In this way, if the flexspline and the output shaft are made into an integral structure by processing from one rod-shaped member, the flange portion as the fastening portion is eliminated, the structure is simplified, and downsizing can be accommodated. Further, the coaxiality between the output shaft and the gear portion is improved, the manufacture is facilitated, and the performance and reliability as the gear are improved.

[0032]

As is apparent from the above, according to the present invention 1, the conventional cup-shaped flexspline structure is complicated and large, and the flange portion and the diaphragm portion, which are large in size, are eliminated, and the tubular elastic body is fixed. Since it has a simple structure that it is fixed to the member, it is easy to manufacture and the cost can be reduced.
It is possible to obtain high reliability and to make it suitable for miniaturization.

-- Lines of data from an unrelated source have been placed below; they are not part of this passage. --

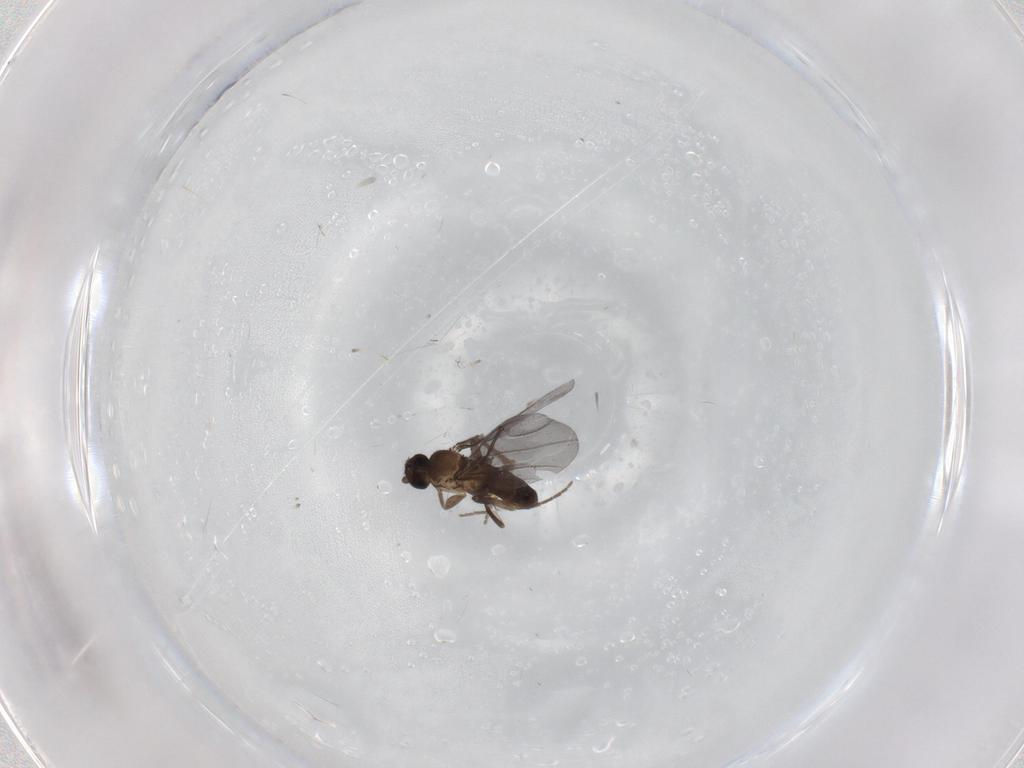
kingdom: Animalia
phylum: Arthropoda
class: Insecta
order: Diptera
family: Phoridae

Further, according to the second aspect of the present invention, the flange portion which complicates and enlarges the shape and structure of an ordinary cup-shaped flexspline is eliminated, and the flexspline and the output shaft are machined and formed from one rod-shaped member. Since it has a simple structure, it can be easily manufactured, cost can be reduced, high reliability can be obtained, and miniaturization can be achieved.

[Brief description of drawings]

FIG. 1 is a sectional view of a flexspline showing an embodiment of the present invention 1. FIG.

FIG. 2 is a sectional view of a flexspline showing another embodiment example of the present invention 1.

3 (a) and 3 (b) are configuration diagrams of a motor using the wave gear device of the first invention.

FIG. 4 is a sectional view of a flexspline showing an embodiment of the present invention 2.

5A is a configuration diagram of a conventional wave gear device, and FIG.
Is a sectional view of the flexspline

[Explanation of symbols]

1 ... Body 2 ... Gear 3 ... edge 4 ... Fixing member 5, 5a, 5b ... Output shaft 6 ... Ring-shaped member 7 ... Diaphragm part

Claims (6)

[Claims] 1. A wave gear device having a flexspline and a circular spline, wherein a gear part that meshes with the circular spline is formed in one of the openings of the tubular elastic body, and the other part is fixed to a fixing member. A wave gear device characterized in that 2. The wave gear device according to claim 1, wherein the fixing member has an integral structure with the output shaft. 3. The flexspline deformation, wherein the end portion of the tubular elastic body that is in contact with the fixing member is made thicker, and one or both of the end portion and the outer side is gradually made thinner toward the gear portion, 3. A curved or flat taper portion for avoiding the concentrated stress of the above is provided.
The wave gear device according to. 4. A curved or flat taper portion is provided on one or both of the inner and outer edges of the fixing member in contact with the tubular elastic body to avoid concentrated stress during flexspline deformation. The wave gear device according to claim 1 or 2, characterized in that. 5. A wave gear device having a flexspline and a circular spline, wherein the output shaft and the flexspline are integrally formed from one rod-shaped member. 6. The wave gear device according to claim 1, wherein the gear portion is first formed, and then the outer side of the flexspline body is formed, and then the outward deformation of the body is restricted so that the inner side of the flexspline and the output are formed. The wave gear device according to claim 5, wherein the wave gear device is formed with a shaft.